Junho é o
mês dos Santos populares, os da casa, que saem para a rua com o chegar do calor.
Diferentes e os mesmos nas diversas zonas do nosso país, da aldeia mais
interior à capital e arredores, do bairro à avenida, onde há um deles sempre
com festa mais rija, às vezes por razões que se perderam no tempo. Cá para mim,
tem a ver com este jeitinho humano de que sempre que haja uma boa desculpa, com
a bênção do santo, se possa arejar do “ram-ram” dos dias, de preferência aqui
ao pé de nós mas também com o argumento de dar uma espreitadela na festa da
vizinhança. O assunto prolonga-se Verão adentro, com a desculpa do santo, da
padroeira ou da tradição que alarga o altar até ao adro e o transforma em
recinto de festas com bailarico, febras e sardinhas.
Mais
recentemente também os festivais de música começam logo em pré-Verão, tão em catadupa
vão sendo que reclamam este espaço extra no calendário. Nestes mandam as tábuas
onde se inscrevem as leis do negócio, porque se o entendimento do mundo se pode
explicar com o divino, mantê-lo a rodar com as leis da natureza, mantermo-nos
nele implica esforço humano.
Todas elas
são festas que são trabalho para muitos e inegável ócio para muitos mais. Uma
indústria de lazer, de espetáculo, mas também de tradição que ou é mesmo, ou se
vai fabricando rezando aos santinhos todos para que pegue a moda e fique o
gosto, e os euros possam continuar a chover como fogo-de-artifício no céu,
velinhas que se acendem para haver motivo de voltar-se para o ano, promessa
cumprida e a repetir.
O assunto, a
par de uma leitura apaixonante que tenho estado a fazer de um jovem autor,
Afonso Cruz, fez-me refletir sobre o conceito de cultura. Um conceito de definição
tão extensa, abrangente e vária que, quem a quer hierarquizar, com critérios de
geometria variável apesar da intenção científica e precisa, distingue a
cultura, num lugar cimeiro de um escala difusa e ligada ainda assim a vários
saberes específicos, de um outro substantivo plural, mais coletivo, culturas,
saco grande para arrumar tudo o resto em aparente igualdade de oportunidades.

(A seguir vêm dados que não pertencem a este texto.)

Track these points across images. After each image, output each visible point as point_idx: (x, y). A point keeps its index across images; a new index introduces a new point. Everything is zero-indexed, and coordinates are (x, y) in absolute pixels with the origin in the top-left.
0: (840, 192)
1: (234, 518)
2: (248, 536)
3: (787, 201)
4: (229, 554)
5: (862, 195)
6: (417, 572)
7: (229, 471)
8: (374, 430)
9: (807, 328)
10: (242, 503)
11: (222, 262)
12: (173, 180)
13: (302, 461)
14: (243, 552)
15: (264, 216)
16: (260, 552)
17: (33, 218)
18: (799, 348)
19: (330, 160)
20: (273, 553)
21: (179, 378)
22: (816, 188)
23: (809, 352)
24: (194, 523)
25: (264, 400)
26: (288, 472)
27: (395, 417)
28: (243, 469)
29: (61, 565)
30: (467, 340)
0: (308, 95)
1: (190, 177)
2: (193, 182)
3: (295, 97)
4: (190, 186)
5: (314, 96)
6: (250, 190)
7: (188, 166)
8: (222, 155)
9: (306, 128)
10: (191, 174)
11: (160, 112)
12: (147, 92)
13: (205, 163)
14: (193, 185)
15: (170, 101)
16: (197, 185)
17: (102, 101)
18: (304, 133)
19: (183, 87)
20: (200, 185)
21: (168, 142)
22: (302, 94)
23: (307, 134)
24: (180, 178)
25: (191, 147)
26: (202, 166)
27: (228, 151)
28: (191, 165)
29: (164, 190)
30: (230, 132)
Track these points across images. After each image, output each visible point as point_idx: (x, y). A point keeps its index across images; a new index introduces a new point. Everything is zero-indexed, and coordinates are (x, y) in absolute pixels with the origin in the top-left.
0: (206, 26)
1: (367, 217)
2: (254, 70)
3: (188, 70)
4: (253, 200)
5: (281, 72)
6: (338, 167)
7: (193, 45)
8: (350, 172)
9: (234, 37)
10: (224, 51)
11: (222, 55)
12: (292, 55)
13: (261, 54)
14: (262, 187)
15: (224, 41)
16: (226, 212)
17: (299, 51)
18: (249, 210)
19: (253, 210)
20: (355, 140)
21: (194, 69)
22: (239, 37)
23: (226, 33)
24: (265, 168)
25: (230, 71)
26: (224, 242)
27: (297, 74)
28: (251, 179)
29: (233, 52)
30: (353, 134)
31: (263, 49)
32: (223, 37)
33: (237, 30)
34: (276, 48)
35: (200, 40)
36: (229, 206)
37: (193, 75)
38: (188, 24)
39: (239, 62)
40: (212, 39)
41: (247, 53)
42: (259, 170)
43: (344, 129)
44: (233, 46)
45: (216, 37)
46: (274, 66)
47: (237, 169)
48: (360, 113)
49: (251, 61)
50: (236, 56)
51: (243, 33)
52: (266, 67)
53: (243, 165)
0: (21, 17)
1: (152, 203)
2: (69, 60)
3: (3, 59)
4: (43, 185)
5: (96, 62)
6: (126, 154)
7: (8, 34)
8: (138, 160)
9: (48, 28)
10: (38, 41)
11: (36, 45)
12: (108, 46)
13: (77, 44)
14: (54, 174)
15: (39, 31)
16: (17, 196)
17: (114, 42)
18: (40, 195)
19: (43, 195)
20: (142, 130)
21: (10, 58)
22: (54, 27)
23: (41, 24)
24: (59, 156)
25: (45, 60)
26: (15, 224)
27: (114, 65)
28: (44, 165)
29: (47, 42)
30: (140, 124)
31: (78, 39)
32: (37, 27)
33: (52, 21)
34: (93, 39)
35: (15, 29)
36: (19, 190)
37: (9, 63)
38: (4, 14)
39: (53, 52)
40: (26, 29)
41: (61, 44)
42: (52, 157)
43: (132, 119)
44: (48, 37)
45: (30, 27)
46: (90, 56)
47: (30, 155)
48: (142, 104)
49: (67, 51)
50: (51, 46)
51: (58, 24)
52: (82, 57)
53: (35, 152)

Há ainda uma expressão “de cariz cultural”, ou equivalente, que deixa ao gosto
do utilizador desse bem assim classificado meter no saco ou elevar ao nível
singular. Para mim, a noção de cultura que melhor serve a fluidez do conceito,
disse-o Pessoa, como outros o disseram de outras formas: «Cultura não é ler
muito, nem saber muito; é conhecer muito.» Ou seja, para mim, as pessoas cultas
não se medem todas pela mesma escala. Ao que diz Pessoa acrescentaria a
partilha, mas isso sou eu que não sou poeta.
Ao Afonso
Cruz enquanto escritor (como ilustrador já o conhecia), tive o privilégio de o
ler em “manuscrito” na sua primeira obra premiada, já que fiz, com o António
Torrado, parte do júri em que atribuímos o primeiro lugar unanimemente e com
muita satisfação, em 2009, ao Os livros
que devoraram o meu pai. Cumpriu-se o que já ali prometia e temos hoje um
escritor, para além de um ilustrador e de um músico, porque o Afonso Cruz é também
membro da banda Soaked Lamb que Évora
já teve a oportunidade de ouvir na Feira do Livro de 2010.
Mas o que
importou para esta crónica é que o último livro por ele publicado e premiado, Para onde vão os guarda-chuvas, uma
metáfora da morte, nos fala dela e da vida, e das diferentes culturas de as
ligar à existência humana, isto é, a religião. Um ecumenismo que é também
literário, quase me atrevia a dizer, até porque o próprio livro enquanto objeto
é todo ele um lugar de confluência e convocação de várias artes que ali caibam.
Desconheço, e não é uma condicionante, a fé do autor, mas parece-me que o que
ali temos, para além do prazer da leitura, ajuda qualquer leitor a crescer na
sua própria cultura religiosa, para além da literária, claro. Mais do que as
diferenças nas devoções, uma cultura religiosa nunca o é se não se confrontar,
com a devida tolerância civilizacional que se espera de quem é culto, com
outras, conhecendo-as. Aconselho vivamente.